Przeciwniczką Radwańskiej (nr 14) była Chorwatka Jelena Pandzić (189. WTA), w zawodowym tenisie mało znana i jak się okazało nie bez powodu. – To nie ta klasa i nie to tempo. Gdyby Agnieszka nie zdekoncentrowała się w pierwszym secie, oddałaby jeszcze mniej gemów. Ale i tak był to świetny mecz mojej córki, która nie jest już Turczynką tylko prawdziwą paryżanką – mówił Robert Piotr Radwański nawiązując do ostatniego sukcesu w Stambule, który sprawił, że Agnieszka tak późno przyjechała do Paryża. Ale zwycięstwo nad Pandzić i tak było błyskawiczne – 6:2, 6:0.Następną rywalką Radwańskiej będzie Francuzka Alize Cornet lub Argentynka Gisela Dulko (ich mecz przerwano przy stanie 3:3 w trzecim secie z powodu zapadających ciemności).

– Wolałabym grać z Dulko, wygrałam z nią już łatwo w tym roku. Obie najlepsze wyniki osiągają na kortach ziemnych. Mecz z Francuzką byłby podwójnie trudny, bo jest jeszcze publiczność. Niełatwo mnie przestraszyć, ale nie lubię, gdy tenisowy stadion zamienia się w piłkarski – mówiła najlepsza polska tenisistka, której celem – coraz bardziej realnym – staje się awans do pierwszej dziesiątki rankingu WTA.

Niełatwo mnie przestraszyć, ale nie lubię, gdy tenisowy stadion zamienia się w piłkarski – mówiła Radwańska

Rosjanka Maria Szarapowa (nr 1) na korcie centralnym walczyła z 19-letnią rodaczką Eugenią Rodiną (103. WTA). Kiedy w trzecim secie było 6:6, francuskie nastolatki, klony Szarapowej lub Barbie, piszczały za swoją Marią z żurnala. Eugenia ku ich radości przegrała (1:6, 6:3, 6:8), ale i tak dostała dużą porcję braw od fanów sportu.

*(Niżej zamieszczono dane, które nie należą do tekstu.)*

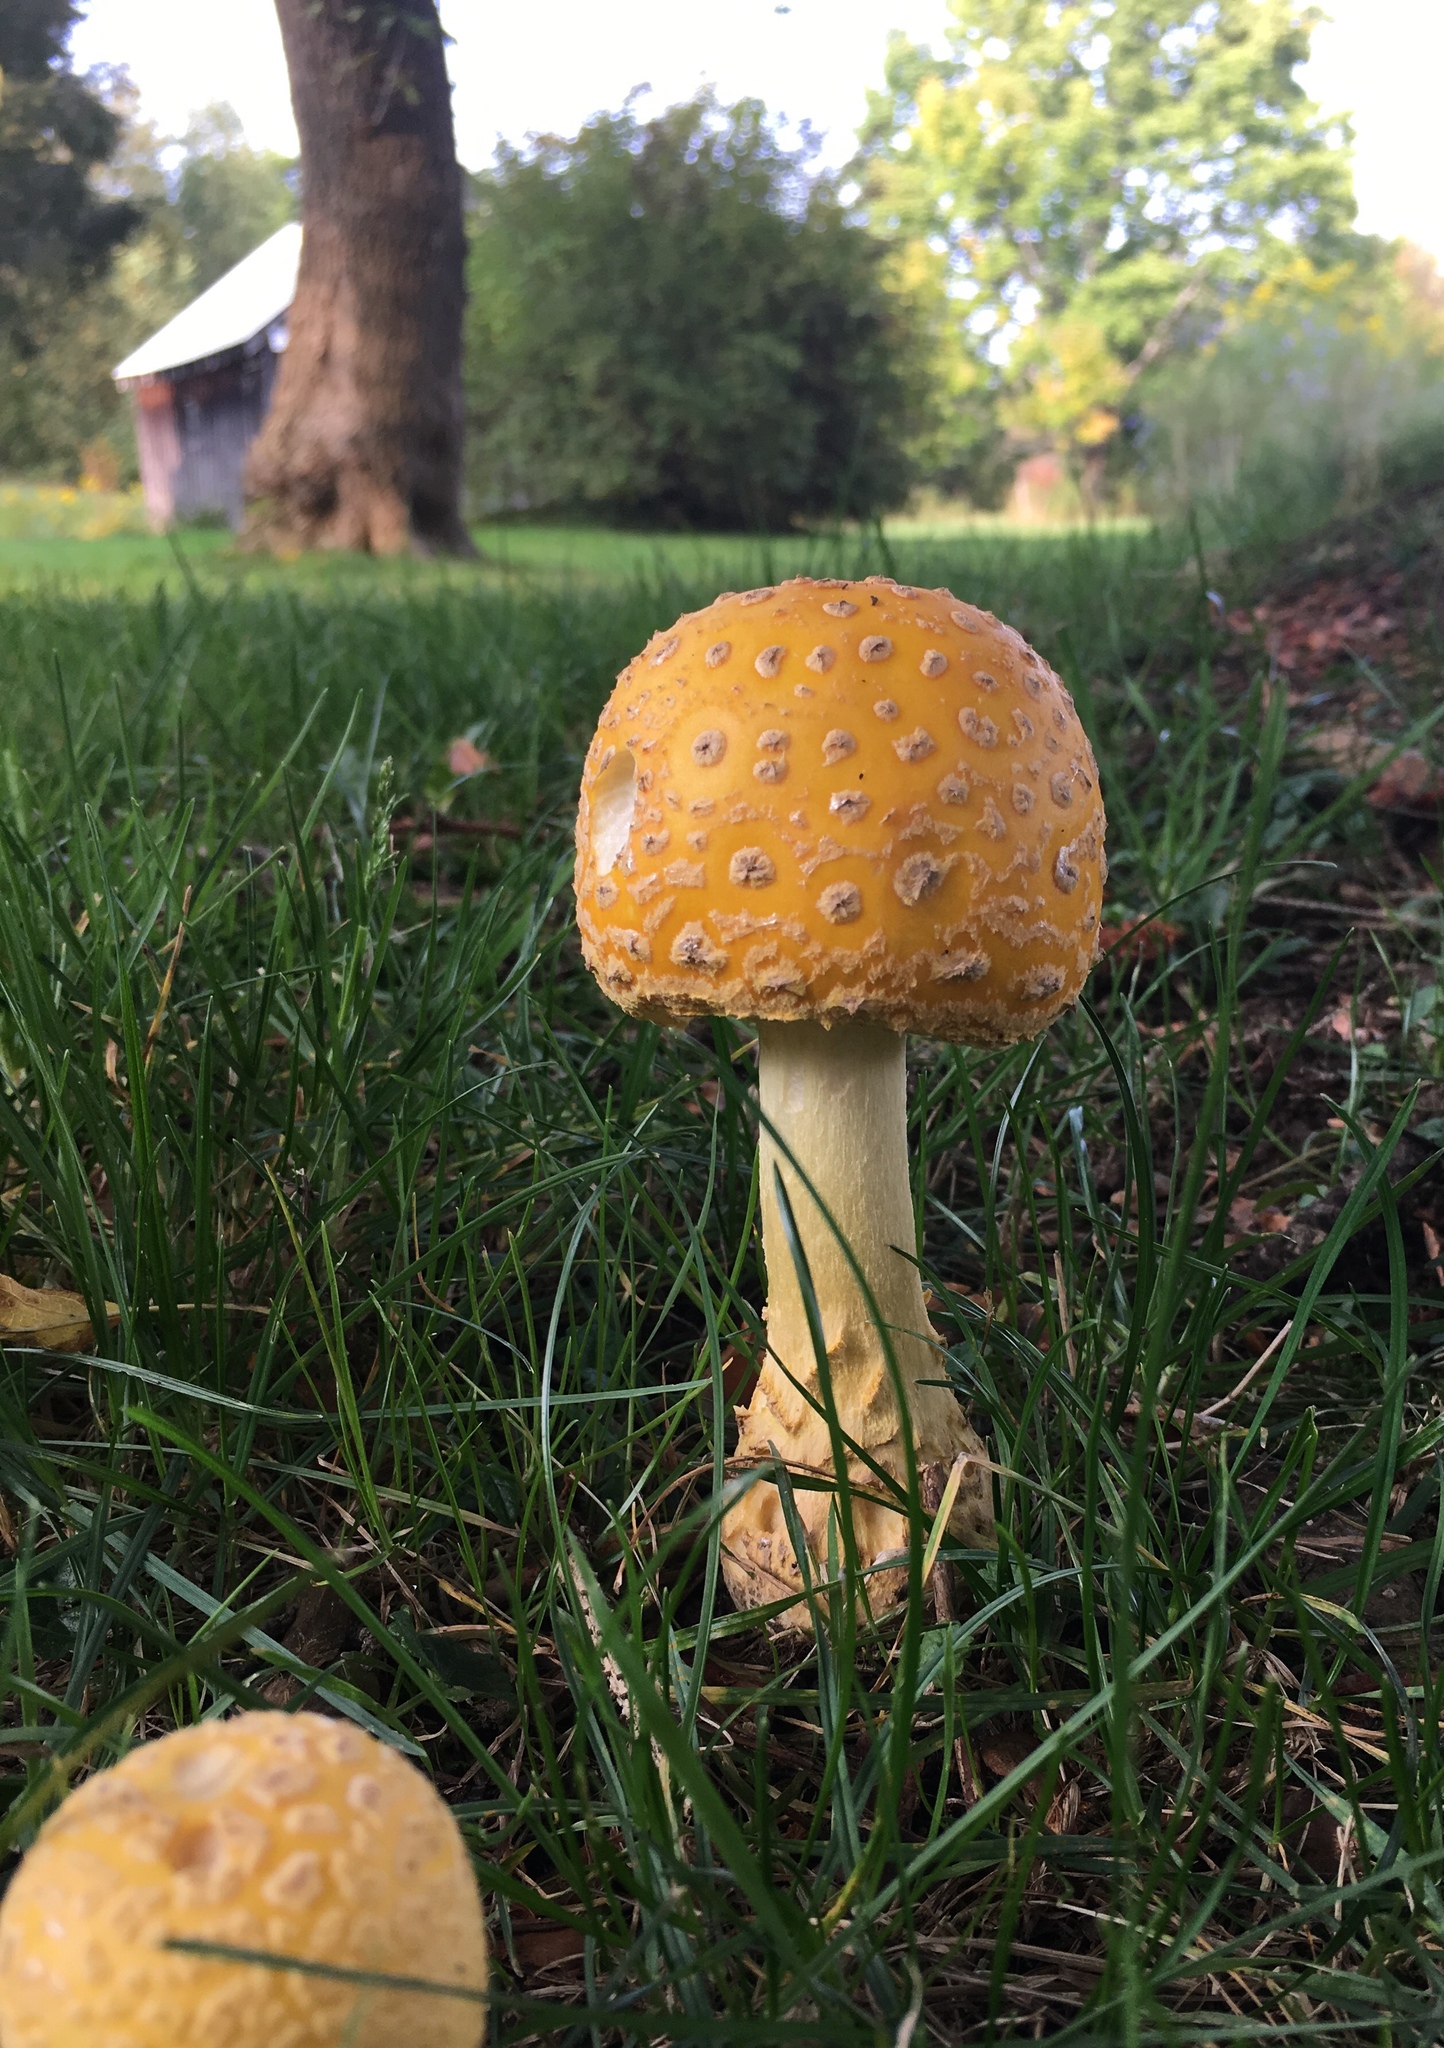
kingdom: Fungi
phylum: Basidiomycota
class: Agaricomycetes
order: Agaricales
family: Amanitaceae
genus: Amanita
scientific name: Amanita muscaria
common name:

W stronę Szarapowej myśl biegnie automatycznie, gdy ktoś z tenisowego środowiska przypomina o cenie, jaką płacą niektóre zawodniczki za miliony dolarów na koncie i życie pozornie jak z bajki. Głosem tych, którym się nie udało, jest od kilku lat Catherine Tanvier.

Francuzka zadebiutowała w zawodowym tenisie jako 15-latka, w roku 1984 była w czołowej dwudziestce światowego rankingu, ale potem przyszło nerwowe załamanie, smutny koniec kariery i trudne życie po sporcie. Opisała to w autobiografii, a teraz napisała “List otwarty do ojców tyranów” opublikowany przez “L’Equipe Magazine”. Czytamy w nim m.in.: “Wiele zawodniczek przeżywa swe nieszczęście w milczeniu, bo się boją. Jakimi kobietami się staną? Przypominam sobie Otto Temesvariego (ojciec Andrei Temesvari, węgierskiej tenisistki sprzed lat – przyp. m.ż.), który poniżał swą córkę podczas wielu turniejów. Niewiele się zmieniło, dziewczyny wciąż traktowane są jak źródło potencjalnego bogactwa, po które można iść po trupach. Ojciec Marii Szarapowej nie dopinguje już swej córki tak agresywnie jak na początku kariery, bo być może jest zbyt zajęty zarządzaniem swą fortuną”.

Takie słowa warto przypominać, szczególnie wówczas, gdy na pięknych kortach w słońcu grają najlepsi na świecie.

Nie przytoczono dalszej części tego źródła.